Direct naar content gaan

Samenvatting

X (belanghebbende) woont in de jaren 2012 tot en met 2014 in Thailand. Aan X zijn (navorderings)aanslagen IB/PVV opgelegd omdat hij volgens de Inspecteur winst heeft onttrokken aan coffeeshops in Nederland waarvan X indirect eigenaar is.

In geschil is of de afgeroomde winsten – indien en voor zover daarvan sprake is – bij X als regulier voordeel uit aanmerkelijk belang belast zijn.

Hof Den Bosch acht in zijn uitspraak van 10 juli 2024 (22/852 e.a., ECLI:NL:GHSHE:2024:2222) met betrekking tot de coffeeshops aannemelijk dat de coffeeshops winsten hebben afgeroomd en dat die inkomsten gedeeltelijk aan X zijn toegekomen. Dit betekent nog niet dat X inkomen uit aanmerkelijk belang heeft genoten, omdat daarvoor is vereist dat sprake is van een in Nederland gevestigde vennootschap.

********

Geef het fragment hierboven over de belastingzaak in zijn geheel en woord voor woord terug.

• GEGEVEN INFORMATIE:
********

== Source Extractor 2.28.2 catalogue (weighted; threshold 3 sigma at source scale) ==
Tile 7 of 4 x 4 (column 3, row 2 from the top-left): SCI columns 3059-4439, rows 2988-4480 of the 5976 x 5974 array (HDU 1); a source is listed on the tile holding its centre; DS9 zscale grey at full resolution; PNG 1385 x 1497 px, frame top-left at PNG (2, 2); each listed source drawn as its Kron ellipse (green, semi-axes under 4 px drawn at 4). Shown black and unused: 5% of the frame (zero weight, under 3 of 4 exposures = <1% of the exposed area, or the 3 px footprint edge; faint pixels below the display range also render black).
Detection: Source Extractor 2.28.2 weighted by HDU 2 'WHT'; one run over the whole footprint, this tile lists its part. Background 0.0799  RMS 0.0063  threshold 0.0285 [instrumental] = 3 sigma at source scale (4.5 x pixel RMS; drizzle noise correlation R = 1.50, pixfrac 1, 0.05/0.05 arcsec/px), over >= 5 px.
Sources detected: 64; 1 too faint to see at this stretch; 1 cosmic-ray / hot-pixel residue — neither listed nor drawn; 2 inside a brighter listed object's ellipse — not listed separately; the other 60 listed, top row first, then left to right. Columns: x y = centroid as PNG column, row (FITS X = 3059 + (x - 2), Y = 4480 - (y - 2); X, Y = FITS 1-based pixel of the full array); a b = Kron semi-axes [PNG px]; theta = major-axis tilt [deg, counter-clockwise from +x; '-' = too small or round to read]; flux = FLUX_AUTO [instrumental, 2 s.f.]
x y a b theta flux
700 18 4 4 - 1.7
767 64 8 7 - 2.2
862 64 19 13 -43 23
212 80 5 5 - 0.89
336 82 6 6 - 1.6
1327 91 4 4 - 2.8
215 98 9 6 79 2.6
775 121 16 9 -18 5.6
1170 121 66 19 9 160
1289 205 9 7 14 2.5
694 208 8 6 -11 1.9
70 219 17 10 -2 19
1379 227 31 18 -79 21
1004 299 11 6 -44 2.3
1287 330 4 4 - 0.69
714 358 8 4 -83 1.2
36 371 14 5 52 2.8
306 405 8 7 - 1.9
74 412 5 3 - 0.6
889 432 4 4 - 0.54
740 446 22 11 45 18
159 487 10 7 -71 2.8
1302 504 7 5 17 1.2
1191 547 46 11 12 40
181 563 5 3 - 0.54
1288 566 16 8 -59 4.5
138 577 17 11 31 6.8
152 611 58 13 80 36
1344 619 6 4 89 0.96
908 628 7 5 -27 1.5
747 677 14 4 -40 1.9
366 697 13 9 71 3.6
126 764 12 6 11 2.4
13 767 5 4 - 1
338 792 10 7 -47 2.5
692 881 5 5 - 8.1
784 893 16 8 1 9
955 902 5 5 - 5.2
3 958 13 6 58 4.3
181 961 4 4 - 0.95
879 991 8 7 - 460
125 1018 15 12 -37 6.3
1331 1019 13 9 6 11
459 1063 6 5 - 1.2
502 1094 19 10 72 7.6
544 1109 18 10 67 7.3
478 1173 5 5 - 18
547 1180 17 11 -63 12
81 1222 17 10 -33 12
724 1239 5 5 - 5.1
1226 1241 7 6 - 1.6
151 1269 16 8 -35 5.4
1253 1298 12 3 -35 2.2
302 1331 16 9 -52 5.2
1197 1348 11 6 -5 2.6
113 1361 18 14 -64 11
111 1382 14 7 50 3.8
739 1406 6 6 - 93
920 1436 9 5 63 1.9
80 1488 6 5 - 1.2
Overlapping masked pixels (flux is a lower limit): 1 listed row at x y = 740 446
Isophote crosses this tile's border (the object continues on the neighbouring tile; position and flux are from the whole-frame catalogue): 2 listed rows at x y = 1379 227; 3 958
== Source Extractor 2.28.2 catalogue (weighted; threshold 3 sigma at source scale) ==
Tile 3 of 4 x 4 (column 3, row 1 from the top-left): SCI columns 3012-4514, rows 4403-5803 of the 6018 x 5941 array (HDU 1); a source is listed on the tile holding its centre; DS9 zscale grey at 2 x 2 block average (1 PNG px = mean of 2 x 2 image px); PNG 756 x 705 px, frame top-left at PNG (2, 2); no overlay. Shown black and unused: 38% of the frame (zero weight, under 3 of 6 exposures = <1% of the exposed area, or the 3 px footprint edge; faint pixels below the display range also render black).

********

• UITWERKING OPDRACHT:
Direct naar content gaan

Samenvatting

X (belanghebbende) woont in de jaren 2012 tot en met 2014 in Thailand. Aan X zijn (navorderings)aanslagen IB/PVV opgelegd omdat hij volgens de Inspecteur winst heeft onttrokken aan coffeeshops in Nederland waarvan X indirect eigenaar is.

In geschil is of de afgeroomde winsten – indien en voor zover daarvan sprake is – bij X als regulier voordeel uit aanmerkelijk belang belast zijn.

Hof Den Bosch acht in zijn uitspraak van 10 juli 2024 (22/852 e.a., ECLI:NL:GHSHE:2024:2222) met betrekking tot de coffeeshops aannemelijk dat de coffeeshops winsten hebben afgeroomd en dat die inkomsten gedeeltelijk aan X zijn toegekomen. Dit betekent nog niet dat X inkomen uit aanmerkelijk belang heeft genoten, omdat daarvoor is vereist dat sprake is van een in Nederland gevestigde vennootschap.